As we will see, a careful study of God's covenant(s) reveals that every covenant God made with humanity bears the imprint of the new covenant DNA. In the covenants with Adam and Noah the evidence is strongly implied. With all the others it is explicitly evident. Moreover, the Old Testament is saturated with clusters of the four promises/provisions of the new covenant/everlasting gospel, with all four provisions grouped within a few verses or chapters of each other, or within thematically-related passages (see chart 1--"The DNA of the Covenant[s]"--in appendix D).

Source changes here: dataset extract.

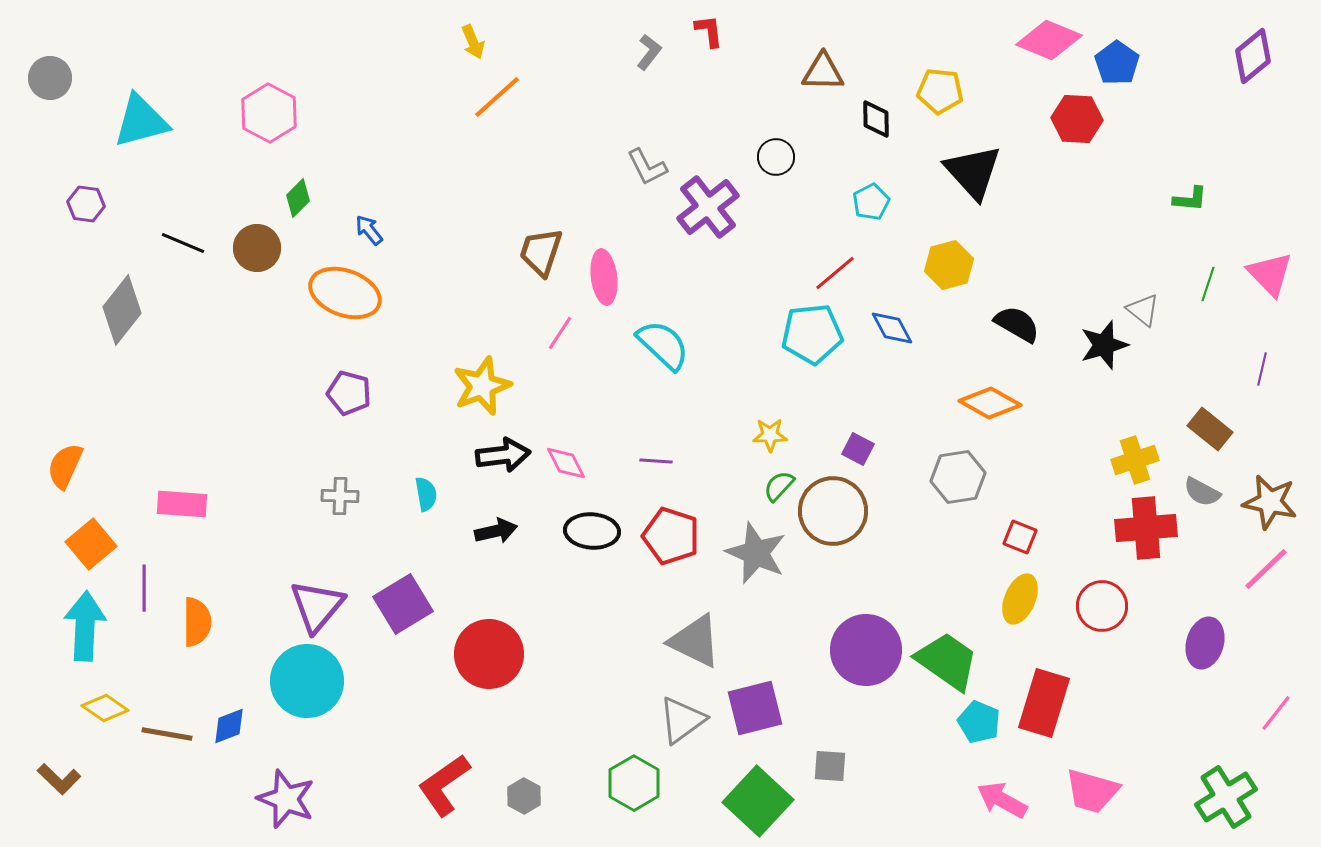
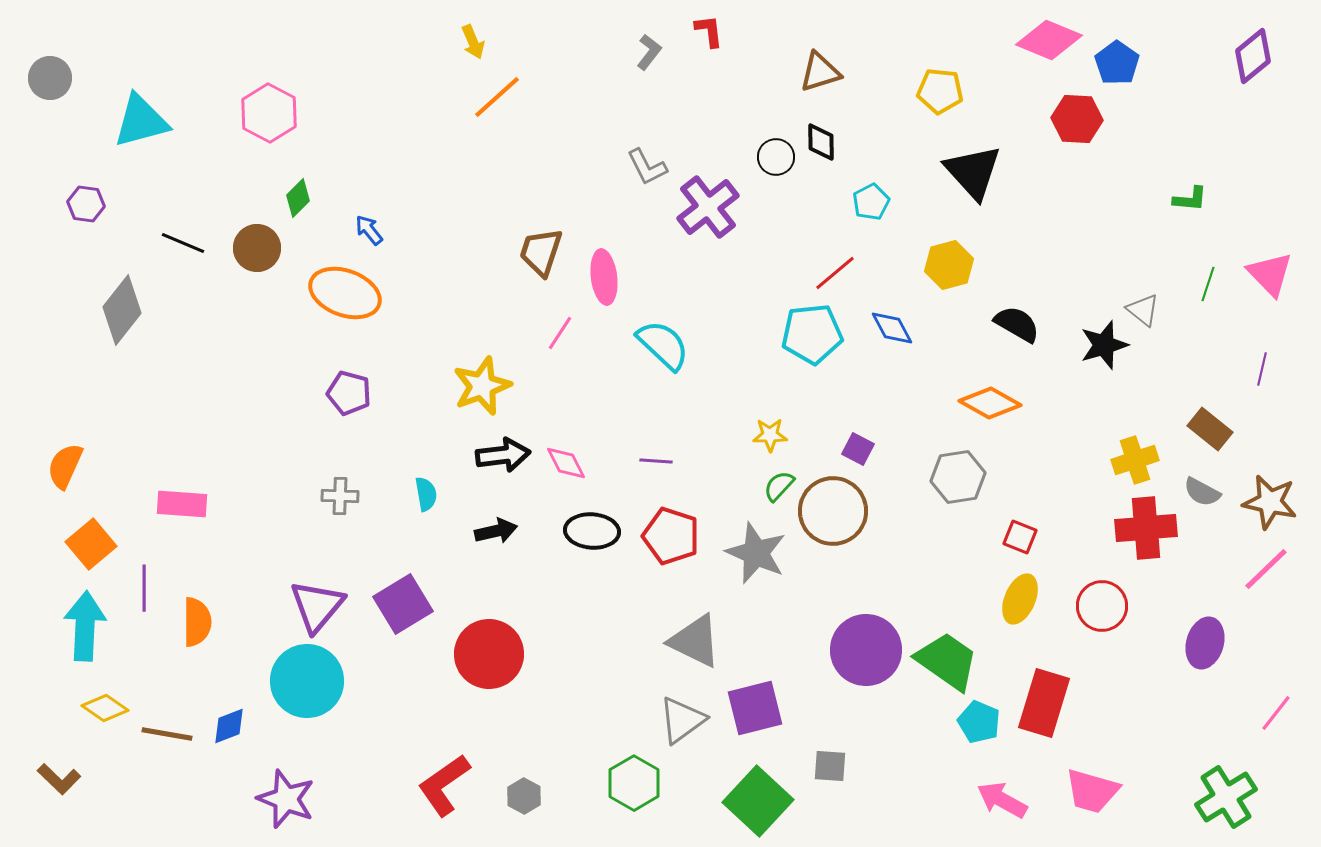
brown triangle at (823, 72): moved 3 px left; rotated 18 degrees counterclockwise
black diamond at (876, 119): moved 55 px left, 23 px down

With this foundation laid, we are now prepared to evaluate the divine covenant that has been most misunderstood and has received the most critical evaluation by many Bible students-the covenant God gave His people Israel at Sinai, referred to interchangeably by many as the Mosaic covenant, the Sinaitic covenant, and the old covenant.

Summary

As described by God Himself, the new covenant contains four specific promises/provisions that serve as DNA identity markers of the new covenant. The theological terms equivalent to these four new covenant promises/provisions are sanctification, reconciliation, mission, and justification. Once this has been ascertained, the groundwork has been laid for evaluating every covenant God initiated with humankind to determine its relation, by comparison or contrast, to the new covenant.

Notes:

  1. Murray, The Covenant of Grace, 32.
  2. The same word Jesus used in John 17:3 for "knowing" God is used in the Greek Septuagint of Genesis 4:1 referring to the intimacy Adam and Eve experienced that produced their first child.
  3. Concerning the eschatological character of the covenant promises, O. Palmer Robertsonwrites, "Each of the successive covenants made with Adam, Noah, Abraham, Moses, and David finds its fulfillment in the new covenant....Indeed, the provisions of the new covenant shall receive a fuller realization in the age to come" (The Christ of the Covenants [Philipsburg, NJ: Presbyterian and Reformed Publishing Co., 1980]), 222. Rayburn comments similarly: "As Augustine ('The Spirit and the Letter.' Augustine's Later Works, LCC 8, ed. J. Burnaby [London: 1955], 223, 225) saw long ago, this promise of the universal knowledge of God can refer to nothing less than the universal, spiritual knowledge of God, and as such can refer only to the time of the consummation when all believers enter into the full enjoyment of the covenant's eternal reward, 'which is the most blessed contemplation of God himself.' Certainly with respect to its context in Jeremiah, where it is presented as a contrast to the state of national unbelief and alienation from God, let alone with respect to the obvious meaning of the words themselves, the promise that all shall know can only by the most desperate expedient be made to refer to another period in which apostasy was rife, belief in need of challenge and support, and the church a small society in an evil and hostile world. The correlation of promise and new covenant in Hebrews suggests that the promises of fellowship with God and the universal knowledge of God contained in Jeremiah's oracle are promises, the full realization of which believers can expect only in the world to come." Ibid., 196. Cf. Willard, The Divine Conspiracy, 142, commenting on an eschatological fulfillment of the first provision of the New Covenant: "A time will come in human history when human beings will follow the Ten Commandments and so on as regularly as they now fall to the ground when they step off a roof. They will then be more astonished that someone would lie or steal or covet than they now are when someone will not. The law of God will then be written in their hearts, as the prophets foretold (Jer. 31:33; Heb. 10:16). This is an essential part of the future triumph of Christ and the deliverance of humankind in history and beyond."
  4. Cf. Isa. 58:4-10; Matt. 5:16; 25:31-46.
  5. Cf. 1 Pet. 1:20; Rev. 13:8.
  6. Cf. Gen. 15:6-18; 22:8-17; John 8:56; John 1:29; 2 Cor. 5:19; Rom. 4:25; 1 Pet. 1:18-20; 2:24.
  7. William H. Shea, The Abundant Life Amplifier: Daniel 7-12 (Boise, ID: Pacific Press Publishing Association, 1996), 160.